Segregation S Science written by Gregory Michael Dorr and has been published by University of Virginia Press this book supported file pdf, txt, epub, kindle and other format this book has been release on 2008-11-29 with History categories.


Blending social, intellectual, legal, medical, gender, and cultural history, Segregation's Science: Eugenics and Society in Virginia examines how eugenic theory and practice bolstered Virginia's various cultures of segregation--rich from poor, sick from well, able from disabled, male from female, and black from white and Native American.
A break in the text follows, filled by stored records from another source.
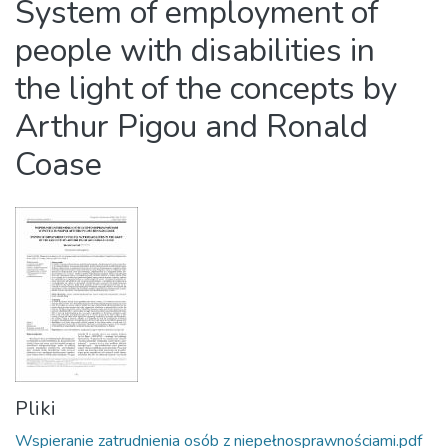
System of employment of
people with disabilities in
the light of the concepts by
Arthur Pigou and Ronald
Coase
Pliki
Wspieranie zatrudnienia osób z niepełnosprawnościami.pdf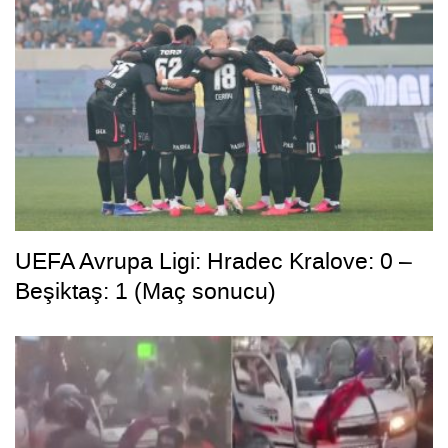
UEFA Avrupa Ligi: Hradec Kralove: 0 –
Beşiktaş: 1 (Maç sonucu)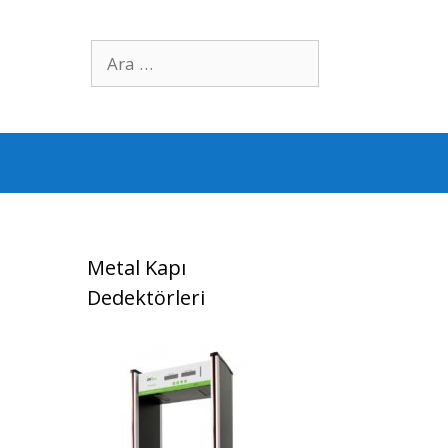
için
ara
Metal Kapı
Dedektörleri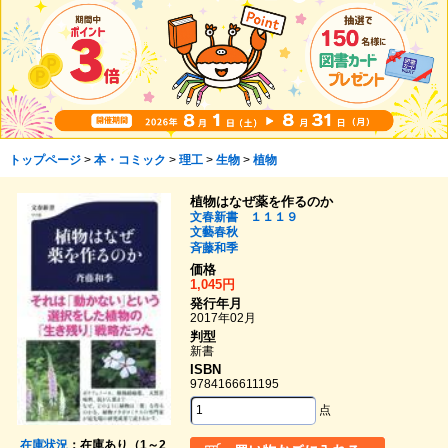
トップページ
>
本・コミック
>
理工
>
生物
>
植物
植物はなぜ薬を作るのか
文春新書 １１１９
文藝春秋
斉藤和季
価格
1,045円
発行年月
2017年02月
判型
新書
ISBN
9784166611195
点
在庫状況
：在庫あり（1～2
Famously articulated by Thomas Jefferson, ideas about biological inequalities among groups evolved throughout the nineteenth century. By the early twentieth century, proponents of eugenics--the "science" of racial improvement--melded evolutionary biology and incipient genetics with long-standing cultural racism. The resulting theories, taught to generations of Virginia high school, college, and medical students, became social policy as Virginia legislators passed eugenic marriage and sterilization statutes. The enforcement of these laws victimized men and women labeled "feebleminded," African Americans, and Native Americans for over forty years. However, this is much more than the story of majority agents dominating minority subjects. Although white elites were the first to champion eugenics, by the 1910s African American Virginians were advancing their own hereditarian ideas, creating an effective counter-narrative to white scientific racism. Ultimately, segregation's science contained the seeds of biological determinism's undoing, realized through the civil, women's, Native American, and welfare rights movements. Of interest to historians, educators, biologists, physicians, and social workers, this study reminds readers that science is socially constructed; the syllogism "Science is objective; objective things are moral; therefore science is moral" remains as potentially dangerous and misleading today as it was in the past.